Extracted data:
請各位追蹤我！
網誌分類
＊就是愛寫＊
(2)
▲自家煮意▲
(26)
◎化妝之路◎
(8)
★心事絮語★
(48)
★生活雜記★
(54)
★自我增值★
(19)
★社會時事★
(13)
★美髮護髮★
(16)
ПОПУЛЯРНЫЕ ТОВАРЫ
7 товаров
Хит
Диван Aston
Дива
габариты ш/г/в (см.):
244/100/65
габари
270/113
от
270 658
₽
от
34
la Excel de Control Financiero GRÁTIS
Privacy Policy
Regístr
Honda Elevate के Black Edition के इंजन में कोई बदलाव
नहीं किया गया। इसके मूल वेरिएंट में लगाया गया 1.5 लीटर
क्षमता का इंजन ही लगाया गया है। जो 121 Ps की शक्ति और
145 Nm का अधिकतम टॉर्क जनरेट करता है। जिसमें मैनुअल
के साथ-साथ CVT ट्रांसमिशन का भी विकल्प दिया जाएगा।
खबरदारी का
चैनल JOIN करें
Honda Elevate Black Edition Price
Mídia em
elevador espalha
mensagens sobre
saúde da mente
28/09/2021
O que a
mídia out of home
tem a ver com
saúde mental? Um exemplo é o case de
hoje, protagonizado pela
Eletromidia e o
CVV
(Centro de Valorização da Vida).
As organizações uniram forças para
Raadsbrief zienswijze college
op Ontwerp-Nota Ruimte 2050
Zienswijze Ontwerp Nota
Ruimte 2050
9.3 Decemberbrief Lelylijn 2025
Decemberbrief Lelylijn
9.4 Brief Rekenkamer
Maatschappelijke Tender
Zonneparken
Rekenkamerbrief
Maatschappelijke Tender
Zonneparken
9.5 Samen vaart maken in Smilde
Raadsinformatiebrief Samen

Task: All lines in the entries above that hold the word "Samen" need to be copied.

Written answer:
9.5 Samen vaart maken in Smilde
Raadsinformatiebrief Samen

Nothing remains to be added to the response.